■ 課題文 ■
------------------------------------

抜歯後の傷を速やかに治癒させるためには、抜歯後の歯磨きなどのケアを正しく行う必要があります。もしケアの仕方を間違うと、感染症のリスクが高まったり、治癒が遅れたりすることがあります。抜歯後の正しい歯磨きについてご説明します。
抜歯直後の口腔ケア
抜歯後の最初の24時間は特にケアに注意が必要です。この時期には、傷口の治癒を助け、感染を防ぐために、以下のような点に気を付けましょう。
1. 出血を最小限に抑える
抜歯後1時間程度、ガーゼを傷口に押し当てて噛むことで止血を行います。出血が止まらない場合は新しいガーゼを湿らせて何度か繰り返します。
2. 冷却療法
腫れを抑えるために、頬の外側から冷やすことが効果的です。氷のうや保冷材などの冷たいパックを使って、抜歯した側の頬を冷やしましょう。
3. 痛みがある場合
処方された薬を服用しましょう。

------------------------------------

■ 参考資料 ■
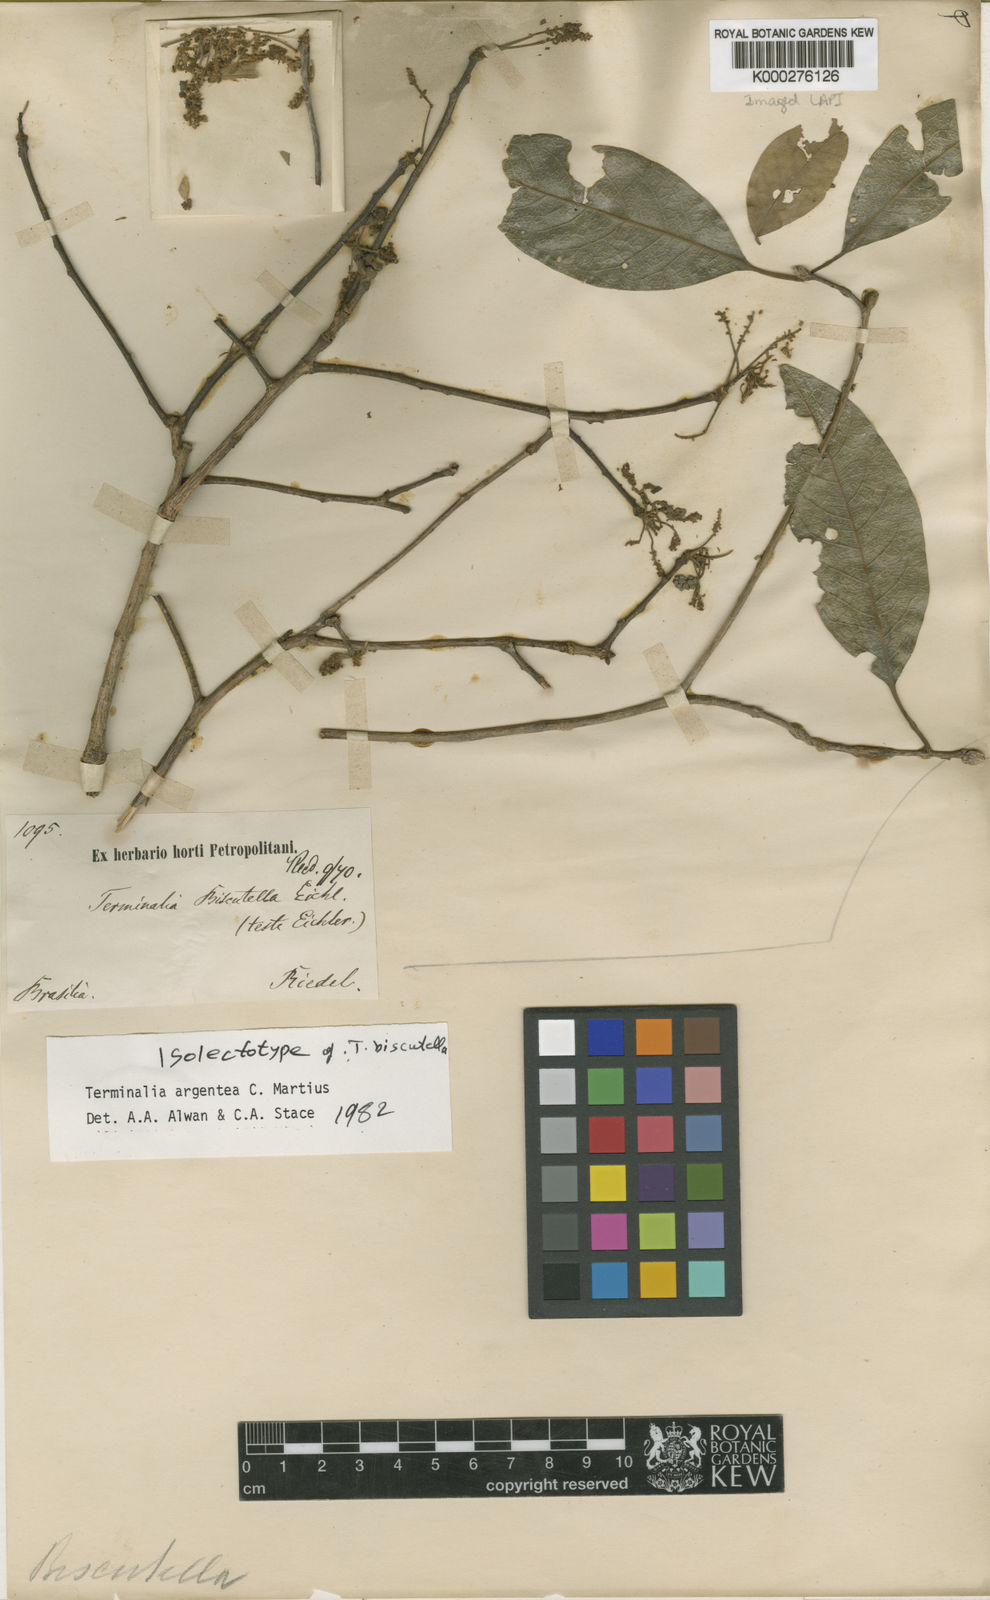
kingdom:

------------------------------------

■ 指示内容 ■
抜歯後の口腔ケアについての課題文を、最後の文のあとから書き継いでください。 上の各行は使わなくてよい。

■ 回答 ■
4. うがいをし過ぎない
出血が気持ち悪くてうがいをしたくなる場合は、出来るだけ軽く行い、血の塊がはがれないように気を付けましょう。
5. 抜歯後の穴を触らない
抜歯後の歯茎は刺激に対してとても敏感になっていますので、舌や指で触らないようにしましょう。気になると思いますが、我慢しましょう。
6. 柔らかい食べ物を摂取する
抜歯した部分に硬い食べ物が当たると出血を起こすことがあるため、出来るだけ柔らかい食事を用意しましょう。
7. 処方された薬は指示通りに飲む
抜歯後は歯科医院から抗生物質や痛み止めを処方されます。痛みのない場合は痛み止めを飲む必要はありませんが、抗生物質は必ず服むようにしましょう。
8. 唇の乾燥
処置の最中に唇が乾燥して、その後も乾燥が続く場合は、リップクリーム等で保湿しましょう。
9. 水分補給を行う
抜歯後は口内が乾燥しやすくなりますので、水分補給をこまめに行いましょう。適切な水分補給は、口内環境を清潔に保つだけでなく、全身の血液循環を促進し、傷の治癒を助けます。アルコールやカフェインの多い飲料は避け、水やハーブティーなどを積極的に摂取しましょう。
ただし、傷口を洗い流してしまわないように気を付けましょう。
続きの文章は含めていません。